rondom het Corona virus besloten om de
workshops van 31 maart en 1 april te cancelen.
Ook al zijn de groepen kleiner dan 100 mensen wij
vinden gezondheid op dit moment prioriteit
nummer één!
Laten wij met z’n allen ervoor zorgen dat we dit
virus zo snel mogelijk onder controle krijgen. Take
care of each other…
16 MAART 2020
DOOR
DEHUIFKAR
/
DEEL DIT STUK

==

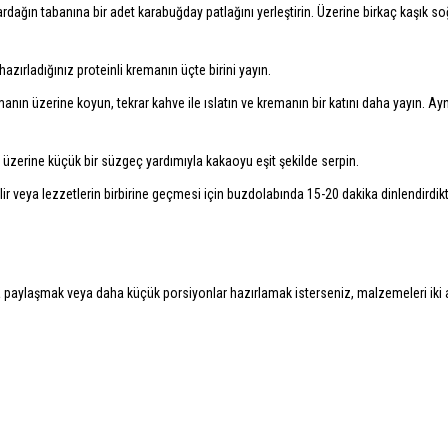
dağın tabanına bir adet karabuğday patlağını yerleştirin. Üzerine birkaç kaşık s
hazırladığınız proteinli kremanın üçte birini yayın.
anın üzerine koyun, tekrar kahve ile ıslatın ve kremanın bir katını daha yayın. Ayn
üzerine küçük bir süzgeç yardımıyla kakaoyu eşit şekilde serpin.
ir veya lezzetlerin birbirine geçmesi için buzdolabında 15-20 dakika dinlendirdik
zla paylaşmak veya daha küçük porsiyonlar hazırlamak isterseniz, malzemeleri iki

• **PROBLEM DESCRIPTION**
Only the lines above starting with the one with "üzerine küçük bir" and going through the one with "zla paylaşmak veya" are to be copied, word for word and with both ends kept.

• **SOLVED EXERCISE**
üzerine küçük bir süzgeç yardımıyla kakaoyu eşit şekilde serpin.
ir veya lezzetlerin birbirine geçmesi için buzdolabında 15-20 dakika dinlendirdik
zla paylaşmak veya daha küçük porsiyonlar hazırlamak isterseniz, malzemeleri iki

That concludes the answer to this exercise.